My cousin introduced us at a school dance, and before long we became best friends in secondary school. I sort of always had feelings for her but sucked them up, because she just wanted to be friends and I still wanted to be in her life. It was a bit obvious so we just didn't address it for years on end.

It was fine until four and a half years ago when we went on a road trip to New York from Montreal and it was a disaster. There was just so much tension because she didn't want to be with me. We were trying to be friends, so we got into a huge fight and actually didn't talk for five years. It was really disheartening, because we'd been friends for a really long time.

At that point I was very narrow-minded. The idea of being friends felt like settling. Throughout the years, none of my other relationships really felt like "the one." I was always using her as a baseline for what a relationship should be, and I never really found anybody that made me feel as happy as she did. But then, very recently, after not speaking for four and a half years, I got a message from her on Instagram.

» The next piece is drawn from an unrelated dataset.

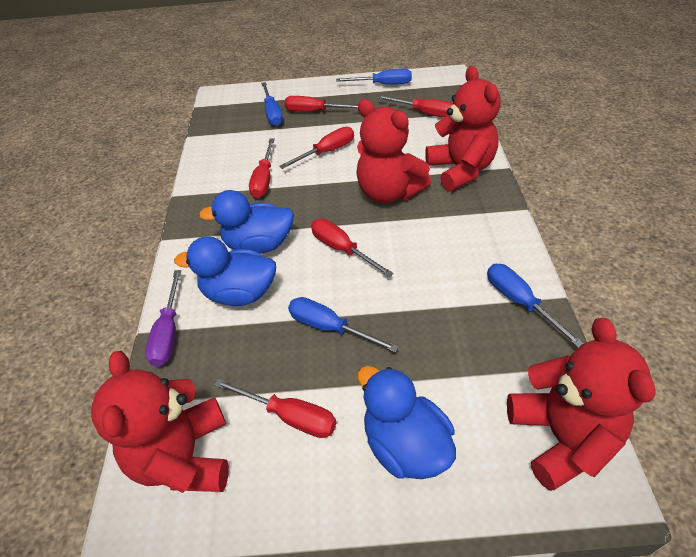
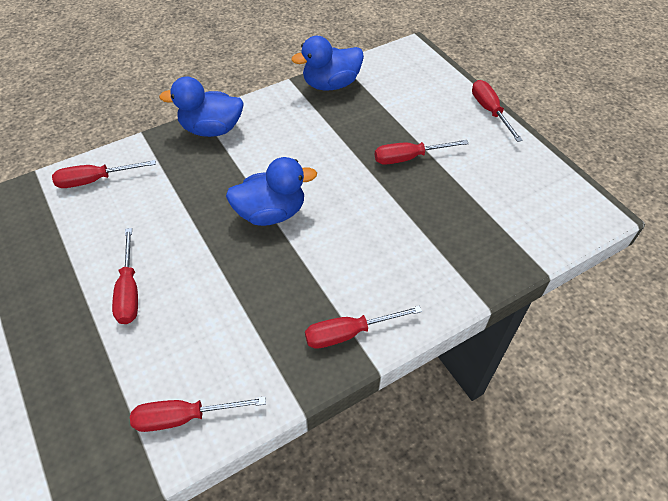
blue screwdriver: [261,82,283,126] [288,297,399,353] [336,69,412,85] [487,264,584,348] = 4 -> none = 0
purple screwdriver: [145,270,181,367] = 1 -> none = 0
red teddy bear: [91,351,229,493] [356,99,431,203] [425,66,500,191] [507,318,656,491] = 4 -> none = 0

I remember driving home from hanging out with her one night and I stayed up until around 3 AM. I called one of my good friends and told him that I'd started speaking to Vanessa again and that I was going to end up being with her, and that I wouldn't stop until it happened. And she wanted it to happen too. Within a few weeks of us hanging out, she broke up with her boyfriend at the time.

We've been together for four months now, and it's awesome. It's not without its struggles and difficulties, but it's easier to deal with when you're doing it with your best friend. You already know this person accepts you for being yourself, because no one really knows you better and you're not molding yourself into the way someone wants you to be. It's been better than either of us expected, so we kind of feel stupid for not getting together earlier and not speaking—but at the same time, our collection of experiences brought us to where we are.

Some names have been changed to protect people's anonymity.